** ASSIGNMENT **
Write out each of the lines below word for word, and leave the pictures out.

= = = =

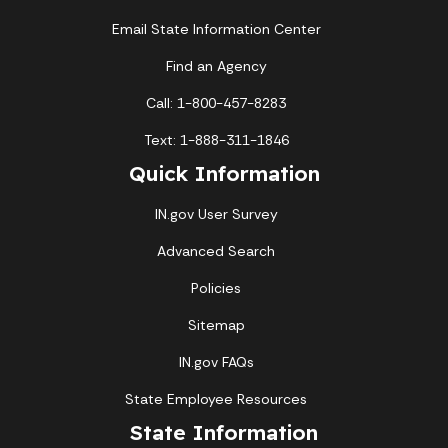
Email State Information Center
Find an Agency
Call: 1-800-457-8283
Text: 1-888-311-1846
Quick Information
IN.gov User Survey
Advanced Search
Policies
Sitemap
IN.gov FAQs
State Employee Resources
State Information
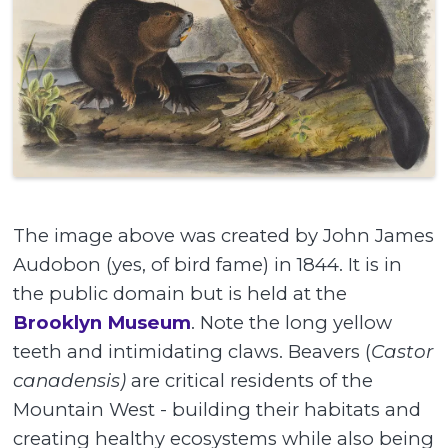
The image above was created by John James
Audobon (yes, of bird fame) in 1844. It is in
the public domain but is held at the
Brooklyn Museum
. Note the long yellow
teeth and intimidating claws. Beavers (
Castor
canadensis)
are critical residents of the
Mountain West - building their habitats and
creating healthy ecosystems while also being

= = = =

** COMPLETED TASK **
Email State Information Center
Find an Agency
Call: 1-800-457-8283
Text: 1-888-311-1846
Quick Information
IN.gov User Survey
Advanced Search
Policies
Sitemap
IN.gov FAQs
State Employee Resources
State Information
The image above was created by John James
Audobon (yes, of bird fame) in 1844. It is in
the public domain but is held at the
Brooklyn Museum
. Note the long yellow
teeth and intimidating claws. Beavers (
Castor
canadensis)
are critical residents of the
Mountain West - building their habitats and
creating healthy ecosystems while also being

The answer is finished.